Wednesday, January 16, 2008

The Divine Beloved

Love is an existential imperative. But love is forbidden first by society and then by ego. What would one do then?

Enter God the omnipresent. I don't know whether God is a benign source of love but He surely has been the recipient of the deepest of human devotions. Since man is not allowed to love one another, and since he has to love something, he loves God. God is more accessible than the person sitting next to you. When you talk, He listens.

Society wouldn't have allowed Meera to love any living man with the intensity she loved Krishna. And our loving lady would have died of cardiac arrest if Krishna were not there for her. He might have had thousand maidens dancing around Him, but for each of the maidens there was no one else but Him. Men might see Krishna as a lucky lover, or as a Casanova, but women see Him not as a lover but as their beloved - their graceful beloved. In Him, they express the forbidden. With Him, they feel like women. With Him they play, and in him they redeem themselves.

कान्हा काहे करत बरजोरी

Similarly, Tulsidas had to drown himself in Rāmacaritamānasa when his wife rebuked him for his earthly passions. She asked him to go to God, and so he did; and in Him he found solace. When the flame of love burns passionately, God is the only beloved who can stand the heat.
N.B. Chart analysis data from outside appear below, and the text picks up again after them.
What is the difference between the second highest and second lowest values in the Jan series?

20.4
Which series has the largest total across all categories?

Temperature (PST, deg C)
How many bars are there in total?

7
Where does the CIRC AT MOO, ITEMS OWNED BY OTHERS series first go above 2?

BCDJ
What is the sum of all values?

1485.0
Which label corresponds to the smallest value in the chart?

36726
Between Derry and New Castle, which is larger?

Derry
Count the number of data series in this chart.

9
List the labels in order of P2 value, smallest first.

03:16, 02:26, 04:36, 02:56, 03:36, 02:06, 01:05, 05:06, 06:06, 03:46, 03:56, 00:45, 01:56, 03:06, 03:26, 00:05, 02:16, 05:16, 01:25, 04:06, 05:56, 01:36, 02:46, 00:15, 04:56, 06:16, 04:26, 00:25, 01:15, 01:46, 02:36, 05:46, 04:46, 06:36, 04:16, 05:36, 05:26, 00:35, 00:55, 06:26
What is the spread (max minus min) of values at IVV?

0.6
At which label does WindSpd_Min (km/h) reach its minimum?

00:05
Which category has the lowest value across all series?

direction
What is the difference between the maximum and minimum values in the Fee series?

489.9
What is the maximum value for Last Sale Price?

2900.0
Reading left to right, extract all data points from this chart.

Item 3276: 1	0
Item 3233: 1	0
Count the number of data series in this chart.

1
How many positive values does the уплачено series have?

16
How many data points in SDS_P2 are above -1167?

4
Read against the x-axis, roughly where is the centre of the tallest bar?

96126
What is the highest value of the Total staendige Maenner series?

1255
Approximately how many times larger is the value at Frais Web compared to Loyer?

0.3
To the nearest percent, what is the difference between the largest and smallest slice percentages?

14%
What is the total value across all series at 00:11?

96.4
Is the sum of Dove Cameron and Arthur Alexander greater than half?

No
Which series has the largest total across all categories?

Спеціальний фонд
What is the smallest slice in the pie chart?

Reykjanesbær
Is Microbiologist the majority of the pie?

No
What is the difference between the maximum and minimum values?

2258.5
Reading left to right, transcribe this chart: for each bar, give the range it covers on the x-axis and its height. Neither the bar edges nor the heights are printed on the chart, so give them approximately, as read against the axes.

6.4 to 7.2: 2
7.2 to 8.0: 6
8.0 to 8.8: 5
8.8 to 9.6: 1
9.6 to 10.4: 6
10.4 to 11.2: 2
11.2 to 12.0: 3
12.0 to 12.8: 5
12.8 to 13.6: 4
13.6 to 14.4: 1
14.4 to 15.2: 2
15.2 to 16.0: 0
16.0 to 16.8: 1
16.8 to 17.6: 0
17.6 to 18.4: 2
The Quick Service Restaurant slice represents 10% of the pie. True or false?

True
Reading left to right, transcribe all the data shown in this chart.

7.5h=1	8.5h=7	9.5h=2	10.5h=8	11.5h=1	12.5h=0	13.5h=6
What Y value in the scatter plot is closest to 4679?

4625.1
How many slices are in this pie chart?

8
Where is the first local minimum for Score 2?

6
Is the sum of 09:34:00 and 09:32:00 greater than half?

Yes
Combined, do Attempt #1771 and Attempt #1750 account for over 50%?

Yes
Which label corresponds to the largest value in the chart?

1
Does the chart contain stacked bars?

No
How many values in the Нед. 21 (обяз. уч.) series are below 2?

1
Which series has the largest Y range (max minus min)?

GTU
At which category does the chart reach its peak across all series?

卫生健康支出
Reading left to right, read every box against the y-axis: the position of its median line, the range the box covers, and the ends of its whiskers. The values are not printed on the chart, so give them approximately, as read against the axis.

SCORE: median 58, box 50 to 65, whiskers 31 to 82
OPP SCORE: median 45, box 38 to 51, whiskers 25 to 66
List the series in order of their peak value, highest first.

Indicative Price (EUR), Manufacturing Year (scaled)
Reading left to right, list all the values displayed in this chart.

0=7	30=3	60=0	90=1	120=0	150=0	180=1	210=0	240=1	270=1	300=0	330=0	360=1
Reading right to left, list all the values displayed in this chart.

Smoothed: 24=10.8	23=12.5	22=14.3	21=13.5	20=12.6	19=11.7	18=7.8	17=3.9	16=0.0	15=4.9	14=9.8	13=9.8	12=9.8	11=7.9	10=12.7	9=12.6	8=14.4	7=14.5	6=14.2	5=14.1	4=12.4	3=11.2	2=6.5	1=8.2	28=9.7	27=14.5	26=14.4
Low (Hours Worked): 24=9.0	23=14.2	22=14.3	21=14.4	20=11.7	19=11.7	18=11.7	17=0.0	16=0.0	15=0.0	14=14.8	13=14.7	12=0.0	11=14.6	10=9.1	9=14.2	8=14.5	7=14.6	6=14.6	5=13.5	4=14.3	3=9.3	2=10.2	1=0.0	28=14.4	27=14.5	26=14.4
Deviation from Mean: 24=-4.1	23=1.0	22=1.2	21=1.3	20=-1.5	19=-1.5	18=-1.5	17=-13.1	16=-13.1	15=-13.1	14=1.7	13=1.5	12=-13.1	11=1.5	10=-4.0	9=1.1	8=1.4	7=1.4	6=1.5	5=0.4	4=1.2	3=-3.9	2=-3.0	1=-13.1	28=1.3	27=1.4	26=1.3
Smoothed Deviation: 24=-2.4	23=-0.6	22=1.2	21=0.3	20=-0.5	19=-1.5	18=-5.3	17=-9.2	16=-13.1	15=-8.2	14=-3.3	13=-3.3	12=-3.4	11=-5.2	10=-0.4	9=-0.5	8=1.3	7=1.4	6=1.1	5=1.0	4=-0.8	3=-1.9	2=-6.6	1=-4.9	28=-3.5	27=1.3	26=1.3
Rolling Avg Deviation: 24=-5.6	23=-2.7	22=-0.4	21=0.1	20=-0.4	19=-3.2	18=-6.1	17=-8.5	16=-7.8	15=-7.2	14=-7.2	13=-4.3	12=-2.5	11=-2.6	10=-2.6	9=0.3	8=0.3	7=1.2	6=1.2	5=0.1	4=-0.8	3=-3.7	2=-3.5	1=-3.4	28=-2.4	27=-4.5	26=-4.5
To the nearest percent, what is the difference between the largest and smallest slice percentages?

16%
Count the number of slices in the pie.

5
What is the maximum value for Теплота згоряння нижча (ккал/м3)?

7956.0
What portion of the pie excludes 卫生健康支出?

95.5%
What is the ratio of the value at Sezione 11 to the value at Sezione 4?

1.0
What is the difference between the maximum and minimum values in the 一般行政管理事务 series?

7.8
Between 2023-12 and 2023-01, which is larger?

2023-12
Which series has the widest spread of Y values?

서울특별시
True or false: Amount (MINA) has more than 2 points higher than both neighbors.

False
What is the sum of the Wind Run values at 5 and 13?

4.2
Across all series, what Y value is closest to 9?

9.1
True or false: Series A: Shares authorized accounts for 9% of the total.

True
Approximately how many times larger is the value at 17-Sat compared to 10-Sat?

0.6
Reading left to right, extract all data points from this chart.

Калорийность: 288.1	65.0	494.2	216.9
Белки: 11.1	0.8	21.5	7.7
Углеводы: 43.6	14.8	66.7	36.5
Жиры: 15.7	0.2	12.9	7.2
Cleansed by the silent stream of tears, poetry becomes prayer. Like true love, true prayer is also unconditional. No other experience can match the experience of prayer, so what else can one ask for? Also, there is nothing called unrequited prayer. How can gratitude be unrequited?

हो गई किरपा राम की, तो बन गए तुलसीदास

There can be no moderation in love; it's free, and it's infinite. Only He can be loved freely, and infinitely. There is no ego, no fear, between a lover and his divine beloved.